TASK DIRECTIONS: Exactly the lines from the one holding "华为鸿蒙6系统发布：流畅度提升，AI赋能，首次实现与苹果生态深度互传" through the final line of the data are wanted, copied as written.

Stored dataset items:
##########
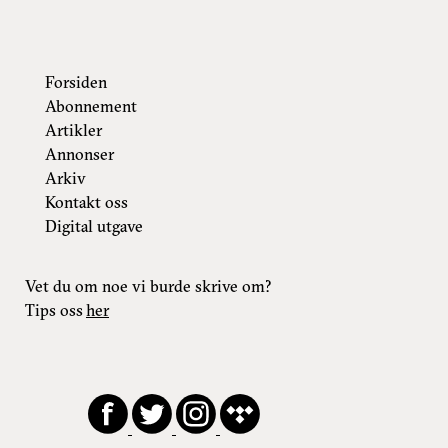
Forsiden
Abonnement
Artikler
Annonser
Arkiv
Kontakt oss
Digital utgave
Vet du om noe vi burde skrive om?
Tips oss
her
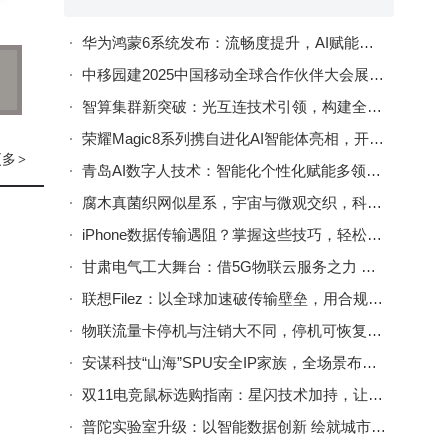
一步
华为鸿蒙6系统发布：流畅度提升，AI赋能，首次实现与苹果生态深度互传
中移园建2025中国移动全球合作伙伴大会展风采，数智化方案拓合作绘新篇
智算集群新突破：光互连技术引领，构建全光超节点架构
需
荣耀Magic8系列携自进化AI智能体亮相，开启AI原生手机新篇章
或分
更多
>
青岛AI数字人技术：智能化个性化赋能多领域，展现强劲发展实力
导
腐木真菌织网似星系，宇宙与微观交织，科研探索未知的奇妙旅程
iPhone数据传输遇阻？掌握这些技巧，轻松实现无缝数据迁移
力即
甘肃电气工大舞台：借5G物联云服务之力 绘就远程运维转型新画卷
行群
联想Filez：以全球加速破传输壁垒，用合规管控守数据主权
物联流量卡停机与注销大不同，停机可恢复，注销需谨慎抉择
安谋科技“山海”SPU安全IP家族，全场景布局守护AI时代安全
用，
双11电竞鼠标选购指南：星闪技术加持，让连接稳定性不再是难题
电的
普陀实验室升级：以智能数据创新 绘就城市治理新图景
电子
##########
ANSWER:
华为鸿蒙6系统发布：流畅度提升，AI赋能，首次实现与苹果生态深度互传
中移园建2025中国移动全球合作伙伴大会展风采，数智化方案拓合作绘新篇
智算集群新突破：光互连技术引领，构建全光超节点架构
需
荣耀Magic8系列携自进化AI智能体亮相，开启AI原生手机新篇章
或分
更多
>
青岛AI数字人技术：智能化个性化赋能多领域，展现强劲发展实力
导
腐木真菌织网似星系，宇宙与微观交织，科研探索未知的奇妙旅程
iPhone数据传输遇阻？掌握这些技巧，轻松实现无缝数据迁移
力即
甘肃电气工大舞台：借5G物联云服务之力 绘就远程运维转型新画卷
行群
联想Filez：以全球加速破传输壁垒，用合规管控守数据主权
物联流量卡停机与注销大不同，停机可恢复，注销需谨慎抉择
安谋科技“山海”SPU安全IP家族，全场景布局守护AI时代安全
用，
双11电竞鼠标选购指南：星闪技术加持，让连接稳定性不再是难题
电的
普陀实验室升级：以智能数据创新 绘就城市治理新图景
电子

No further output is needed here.